Dunoyer, currently executive vice president of global portfolio and product strategy, joined AstraZeneca in June from larger U.K. rival GlaxoSmithKline Plc (GSK), where he was global head of rare diseases and chairman of the Japan business.
Soriot repeated that the company is considering small to mid-sized acquisitions and that no change to that strategy is planned. He didn’t rule out a larger deal if it would add value.
The company said it received a civil investigative demand on Oct. 21 from the U.S. Justice Department for documents related to the Plato clinical trial for Brilinta. Chief Executive Officer Pascal Soriot said he was “very confident” in the results of the trial, which compared Brilinta with the Plavix blood-thinner from Sanofi and Bristol-Myers Squibb Co.
AstraZeneca also got a subpoena from the U.S. Attorney’s office in Boston seeking documents related to the safety profile of antipsychotic drugs Seroquel IR and Seroquel XR. The company said it intends to cooperate with both inquiries, and Soriot declined to comment further during a conference call with reporters.
AstraZeneca fell 0.6 percent to close at 3,309 pence in London. Before today, the stock had gained 21 percent this year including reinvested dividends, compared with a 24 percent return in the Bloomberg Europe Pharmaceutical Index.
For the year, AstraZeneca still expects sales to fall by a “mid- to high-single-digit percentage” at constant exchange rates. The company said core operating costs will increase by a percentage in the low-to-mid single digits this year.
Three of AstraZeneca’s top four sellers are facing competition from cheaper generic products. Revenue from Crestor was down 11 percent at constant exchange rates to $1.36 billion, while sales of the ulcer pill Nexium fell 5 percent to $918 million. Revenue from Seroquel IR plunged 21 percent to $423 million.
Sales of Brilinta, which is sold in Europe as Brilique, were $75 million, up from $24 million a year earlier, beating the $72.4 million average estimate compiled by Bloomberg.
AstraZeneca is testing Brilinta, also known as ticagrelor, for longer-term care of patients who have suffered a heart attack and are at risk of further complications. The trial called Pegasus will determine whether taking Brilinta and aspirin reduces that risk more than aspirin alone. Results are expected next year.
Future growth of Brilinta is “dependent” on expansion into new territories and long-term outcome studies such as Pegasus, Barclays Plc analysts said in an Oct. 15 note to investors.

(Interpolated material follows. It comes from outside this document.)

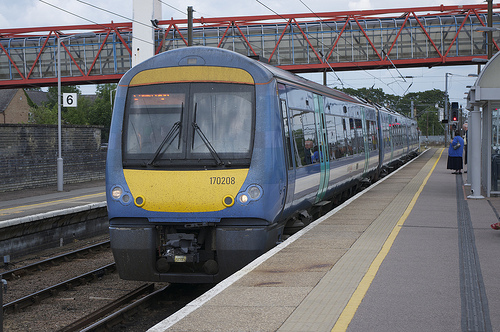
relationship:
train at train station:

In China, the company’s revenue grew faster than the market, though sales industry-wide slowed during the quarter because of government probes into drug pricing and corruption, Soriot told reporters today.
The company is advancing three cancer therapies into late-stage trials by year end, including olaparib for ovarian cancer, which the U.S. Food and Drug Administration has granted orphan drug status. AstraZeneca was able to reverse a $285 million pretax impairment charge during the quarter for starting the trial after previously terminating the program.